- _Work instructions_: Revise the listing below so that every "Wingspan" becomes "Flügelschlag", with nothing else altered.

- _Provided records_:
------------------------
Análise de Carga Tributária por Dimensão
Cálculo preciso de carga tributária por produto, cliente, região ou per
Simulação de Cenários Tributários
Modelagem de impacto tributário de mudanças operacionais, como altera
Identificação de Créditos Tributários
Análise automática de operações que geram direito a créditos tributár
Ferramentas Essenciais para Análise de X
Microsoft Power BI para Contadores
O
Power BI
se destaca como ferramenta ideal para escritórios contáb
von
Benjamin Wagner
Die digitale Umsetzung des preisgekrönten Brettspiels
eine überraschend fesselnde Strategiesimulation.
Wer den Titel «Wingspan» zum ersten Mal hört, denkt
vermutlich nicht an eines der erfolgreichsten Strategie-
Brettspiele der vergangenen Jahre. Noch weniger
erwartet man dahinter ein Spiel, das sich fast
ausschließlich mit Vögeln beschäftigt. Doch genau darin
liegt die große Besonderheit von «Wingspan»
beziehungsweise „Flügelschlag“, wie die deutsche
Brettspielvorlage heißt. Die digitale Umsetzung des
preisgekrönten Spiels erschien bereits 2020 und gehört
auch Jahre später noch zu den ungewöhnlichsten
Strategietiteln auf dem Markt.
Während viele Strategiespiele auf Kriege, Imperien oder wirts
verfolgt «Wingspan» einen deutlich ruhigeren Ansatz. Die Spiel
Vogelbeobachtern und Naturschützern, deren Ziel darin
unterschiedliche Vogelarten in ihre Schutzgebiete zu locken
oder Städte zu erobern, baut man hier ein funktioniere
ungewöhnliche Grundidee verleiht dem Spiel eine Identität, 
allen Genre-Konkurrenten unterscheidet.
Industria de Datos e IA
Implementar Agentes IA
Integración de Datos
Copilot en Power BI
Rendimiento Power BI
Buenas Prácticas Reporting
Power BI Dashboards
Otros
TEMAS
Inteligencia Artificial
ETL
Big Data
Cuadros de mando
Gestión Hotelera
------------------------
- _Task result_:
Análise de Carga Tributária por Dimensão
Cálculo preciso de carga tributária por produto, cliente, região ou per
Simulação de Cenários Tributários
Modelagem de impacto tributário de mudanças operacionais, como altera
Identificação de Créditos Tributários
Análise automática de operações que geram direito a créditos tributár
Ferramentas Essenciais para Análise de X
Microsoft Power BI para Contadores
O
Power BI
se destaca como ferramenta ideal para escritórios contáb
von
Benjamin Wagner
Die digitale Umsetzung des preisgekrönten Brettspiels
eine überraschend fesselnde Strategiesimulation.
Wer den Titel «Flügelschlag» zum ersten Mal hört, denkt
vermutlich nicht an eines der erfolgreichsten Strategie-
Brettspiele der vergangenen Jahre. Noch weniger
erwartet man dahinter ein Spiel, das sich fast
ausschließlich mit Vögeln beschäftigt. Doch genau darin
liegt die große Besonderheit von «Flügelschlag»
beziehungsweise „Flügelschlag“, wie die deutsche
Brettspielvorlage heißt. Die digitale Umsetzung des
preisgekrönten Spiels erschien bereits 2020 und gehört
auch Jahre später noch zu den ungewöhnlichsten
Strategietiteln auf dem Markt.
Während viele Strategiespiele auf Kriege, Imperien oder wirts
verfolgt «Flügelschlag» einen deutlich ruhigeren Ansatz. Die Spiel
Vogelbeobachtern und Naturschützern, deren Ziel darin
unterschiedliche Vogelarten in ihre Schutzgebiete zu locken
oder Städte zu erobern, baut man hier ein funktioniere
ungewöhnliche Grundidee verleiht dem Spiel eine Identität, 
allen Genre-Konkurrenten unterscheidet.
Industria de Datos e IA
Implementar Agentes IA
Integración de Datos
Copilot en Power BI
Rendimiento Power BI
Buenas Prácticas Reporting
Power BI Dashboards
Otros
TEMAS
Inteligencia Artificial
ETL
Big Data
Cuadros de mando
Gestión Hotelera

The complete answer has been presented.